Describe Dataset

Describe Dataset workflow diagram


The Describe Dataset tool provides a more detailed look into your dataset. Before running analysis on large amounts of data, use this tool to determine what and where your input data is. By default, the result will be a JSON string outlining key descriptors of your input layer and a table detailing the summary statistics for each field.

Optionally you can create additional output feature layers to further describe your data. The options are a sample layer or an extent layer. You can choose to output one or both.

For example, say you are given a big data file share containing 15 datasets. Each dataset has 10 million area features representing buildings and houses across different regions of your country. You are tasked with analyzing region C, but you do not know which dataset contains these features. To find out which dataset you should use, run Describe Dataset and choose to create an extent layer to investigate which dataset is in your study region.

As another example, imagine you are tasked with completing an analysis workflow on a large volume of data. You want to try the workflow, but it could take hours or days with your full dataset. Instead of utilizing time and resources running the full analysis, create a sample layer to efficiently test your complete workflow on.

Choose dataset to describe


The layer containing point, line, area, or tabular features that will be described, summarized, and sampled.

In addition to choosing a layer from your map, you can choose Choose Analysis Layer at the bottom of the drop-down list to browse to your contents for a big data file share dataset or feature layer.

Understand your dataset by creating a (optional)


Output additional descriptive layers to improve your understanding of your big data. You can choose to output zero, one, or both of the following layers:

  • Extent layer—creates an area feature representing the extent of your input features or area of interest.
  • Sample layer—creates a subset layer containing a specified amount of input features from within your dataset or area of interest.

Sample layer


Output a layer containing a subset of features from your input layer. If Sample layer is selected you are able to specify the number of features you want to return in the sample layer. By default, 100 sample features will be returned in the output layer.

The value must be greater than zero. If you specify a number greater than the total number of features all features will be returned.

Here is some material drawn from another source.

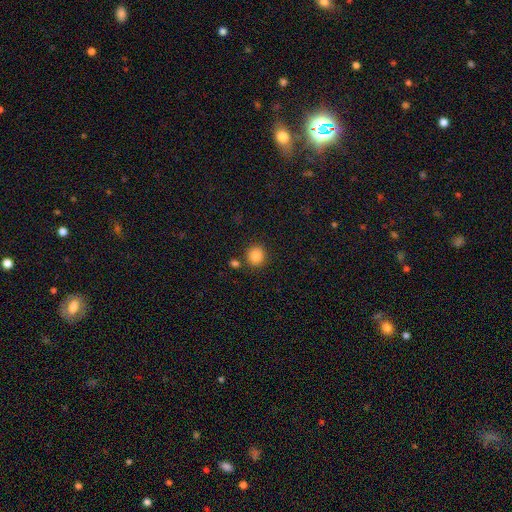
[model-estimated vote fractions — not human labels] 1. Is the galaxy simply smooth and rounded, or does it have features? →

If Use current map extent is selected then the sample layer will contain features from within the extent of the map.

Extent layer


Output a feature layer containing a single feature representing the extent of the input features by selecting the Extent layer button. This is selected by default.

If Use current map extent is selected then the extent layer will represent the visible extent of the map.

Result layer name


The name of the layer that will be created. If you are writing to an ArcGIS Data Store, your results will be saved in My Content and added to the map. If you are writing to a big data file share, your results will be stored in the big data file share and added to its manifest. It will not be added to the map. The default name is based on the tool name and the input layer name. If the layer already exists, the tool will fail.